EXERCISE DETAILS:
Reproduce each line of the entries below verbatim, without any change.

==== PROVIDED RECORDS

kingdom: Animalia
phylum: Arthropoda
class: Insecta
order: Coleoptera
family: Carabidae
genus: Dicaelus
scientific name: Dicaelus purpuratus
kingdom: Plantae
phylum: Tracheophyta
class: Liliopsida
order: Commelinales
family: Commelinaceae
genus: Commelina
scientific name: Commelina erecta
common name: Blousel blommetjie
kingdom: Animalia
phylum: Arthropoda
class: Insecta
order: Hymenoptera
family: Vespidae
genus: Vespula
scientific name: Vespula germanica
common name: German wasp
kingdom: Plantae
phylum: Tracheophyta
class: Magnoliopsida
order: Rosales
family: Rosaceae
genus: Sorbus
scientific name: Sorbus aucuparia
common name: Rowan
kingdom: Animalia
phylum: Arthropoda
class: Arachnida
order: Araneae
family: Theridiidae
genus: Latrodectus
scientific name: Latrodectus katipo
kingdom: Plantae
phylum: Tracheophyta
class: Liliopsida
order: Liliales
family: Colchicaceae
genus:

========

SOLUTION FOR THIS TASK:
kingdom: Animalia
phylum: Arthropoda
class: Insecta
order: Coleoptera
family: Carabidae
genus: Dicaelus
scientific name: Dicaelus purpuratus
kingdom: Plantae
phylum: Tracheophyta
class: Liliopsida
order: Commelinales
family: Commelinaceae
genus: Commelina
scientific name: Commelina erecta
common name: Blousel blommetjie
kingdom: Animalia
phylum: Arthropoda
class: Insecta
order: Hymenoptera
family: Vespidae
genus: Vespula
scientific name: Vespula germanica
common name: German wasp
kingdom: Plantae
phylum: Tracheophyta
class: Magnoliopsida
order: Rosales
family: Rosaceae
genus: Sorbus
scientific name: Sorbus aucuparia
common name: Rowan
kingdom: Animalia
phylum: Arthropoda
class: Arachnida
order: Araneae
family: Theridiidae
genus: Latrodectus
scientific name: Latrodectus katipo
kingdom: Plantae
phylum: Tracheophyta
class: Liliopsida
order: Liliales
family: Colchicaceae
genus:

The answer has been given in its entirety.